Path Planning with Kinodynamic Constraints
Problem Statement
This project focuses on a real-time trajectory planner for drones operating in unknown environments under kinodynamic constraints. The primary aim is to develop an intelligent navigation system for drones that can operate autonomously in environments that are not known beforehand. The research specifically addresses the challenge of incorporating kinodynamic constraints considering both kinematic limitations and dynamic constraints. The emphasis on real-time computation is crucial because decisions must be made instantaneously during flight and path adjustments need to occur immediately when new obstacles are detected. The primary research question to be investigated in this study is:
How can drones effectively navigate and avoid obstacles in real-time while operating in completely unknown environments?
Implementation
Our framework implements a kinodynamically-constrained RRT planner that synthesizes feasible trajectories by incorporating the drone’s dynamic and kinematic constraints during path computation from start to goal states. While operating in the exploration phase, our system employs the tree-based RRT planner since it provides efficient sampling-based exploration of configuration space, enables real-time path computation, and naturally incorporates both kinodynamic constraints and information gain metrics for unknown environment navigation. Our implementation of the planner consists of an addition to the original RRT planner. Since we can only see the obstacles upto a certain range from the drone, we cannot plan the complete trajectory in one shot. To achieve a trajectory from start to goal, we compute the sub-paths till the visible region and append these to create the complete path. At the initial configuration, the drone plans the complete path from start to goal. However, since it can only see upto the visible region, we extract the sub-path from the planned trajectory and prune the rest of the path. The last node in the visible region now becomes our new start position and we again plan the trajectory from the new start position to the goal position. We repeat the pruning process and re-assigning of the start position until our goal is inside the visible region. Every iteration of this adds a sub-path to our global path of the initial start and goal conditions.
OMPL Environment
The 2D and 3D environment was designed as a simple workspace where planning tasks relied solely on the OMPL framework. It served as a baseline to evaluate the planner’s ability to generate kinodynamically feasible trajectories without the added complexity of integrating mapping and collision detection libraries.
• Evaluations were performed on the 2D planner, taking three different step sizes, where the planner was run 5 times for each condition.

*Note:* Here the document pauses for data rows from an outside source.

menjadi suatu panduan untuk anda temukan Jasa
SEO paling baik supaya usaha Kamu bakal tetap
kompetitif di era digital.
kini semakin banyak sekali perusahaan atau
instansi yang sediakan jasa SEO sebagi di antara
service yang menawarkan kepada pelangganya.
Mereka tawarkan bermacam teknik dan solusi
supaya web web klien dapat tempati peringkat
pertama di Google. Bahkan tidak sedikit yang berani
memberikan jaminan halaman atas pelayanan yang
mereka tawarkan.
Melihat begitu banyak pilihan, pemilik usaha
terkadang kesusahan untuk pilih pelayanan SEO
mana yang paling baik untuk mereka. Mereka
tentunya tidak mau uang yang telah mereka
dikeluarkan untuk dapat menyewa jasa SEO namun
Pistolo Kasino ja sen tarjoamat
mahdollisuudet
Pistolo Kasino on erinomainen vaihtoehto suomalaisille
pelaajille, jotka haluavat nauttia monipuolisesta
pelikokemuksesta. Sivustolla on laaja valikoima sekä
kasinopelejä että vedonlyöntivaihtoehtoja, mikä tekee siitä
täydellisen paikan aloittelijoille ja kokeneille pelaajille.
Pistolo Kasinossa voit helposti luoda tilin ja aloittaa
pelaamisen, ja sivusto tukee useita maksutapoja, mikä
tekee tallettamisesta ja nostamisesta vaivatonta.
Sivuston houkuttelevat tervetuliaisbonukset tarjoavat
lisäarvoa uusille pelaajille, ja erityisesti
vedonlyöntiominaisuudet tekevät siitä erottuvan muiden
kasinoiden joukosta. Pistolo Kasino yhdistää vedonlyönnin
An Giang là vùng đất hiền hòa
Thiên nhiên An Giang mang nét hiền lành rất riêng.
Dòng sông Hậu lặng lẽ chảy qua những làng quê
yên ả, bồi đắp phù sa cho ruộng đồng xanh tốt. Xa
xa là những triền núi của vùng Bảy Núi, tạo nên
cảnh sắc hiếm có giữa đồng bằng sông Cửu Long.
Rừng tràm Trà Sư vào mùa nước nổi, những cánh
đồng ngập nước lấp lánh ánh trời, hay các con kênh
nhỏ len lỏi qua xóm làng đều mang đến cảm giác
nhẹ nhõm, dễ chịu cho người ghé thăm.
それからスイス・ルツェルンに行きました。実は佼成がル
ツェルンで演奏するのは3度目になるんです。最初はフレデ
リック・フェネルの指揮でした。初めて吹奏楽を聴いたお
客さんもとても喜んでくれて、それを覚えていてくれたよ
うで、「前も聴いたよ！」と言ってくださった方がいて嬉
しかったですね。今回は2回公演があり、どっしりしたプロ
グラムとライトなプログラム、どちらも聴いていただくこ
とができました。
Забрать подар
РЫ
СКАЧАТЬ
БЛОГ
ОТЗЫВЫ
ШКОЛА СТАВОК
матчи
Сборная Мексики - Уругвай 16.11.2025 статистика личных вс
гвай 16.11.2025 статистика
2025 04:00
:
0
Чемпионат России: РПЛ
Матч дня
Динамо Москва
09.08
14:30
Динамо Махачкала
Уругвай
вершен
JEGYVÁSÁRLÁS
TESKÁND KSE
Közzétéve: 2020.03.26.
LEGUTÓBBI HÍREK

• It was observed that lower step sizes resulted in higher probability of finding the path, where the success rate was defined on number of sub-paths planned for the complete path.
• If the number of sub-paths crossed 20 and the planner failed to reach the goal region then the result of the planner was indicated as FAIL else it was indicated as SUCCESS.
Gazebo Environment
The second environment was more complex, featuring a group of pillars represented within an OctoMap framework. These pillars were modeled as obstacles, providing a realistic and cluttered environment for testing. The OctoMap provided a hierarchical representation of the 3D space, while the EDT3D library enabled precise local collision detection by computing the distances to obstacles within a defined local window around the drone.
Challenges and Results
The integration of OctoMap and EDT3D posed additional computational challenges due to the high demands of processing large maps and performing real-time collision detection. However, the offline setup allowed the planner to utilize the pre-generated map efficiently. The results demonstrated:
• Accuracy: The planner effectively avoided all obstacles in the environment in its successful run, showcasing its robust collision avoidance capabilities.
• Scalability: The modular design of the planner enabled it to handle both simpler OMPL-only scenarios and more complex OctoMap-based environments with ease.
• Flexibility: The planner adapted seamlessly to varied start and goal configurations while maintaining smooth, kinodynamically feasible trajectories.
Platform and Evaluation
Tools and Platforms used on the project are as follows:
Limitations of the Project
• Since the main focus of the project is planning of the motion of the drone, the project would be tested and targeted for a simulation environment and not a real world environment.
• Our system would not be as fast as RL based approaches since the sequential nature of our mapping-then-planning architecture introduces additional processing time compared to RL-based methods which learn to map and plan concurrently.
• The approach followed in this paper is meant for static environments and is not very suitable for dynamic scenes.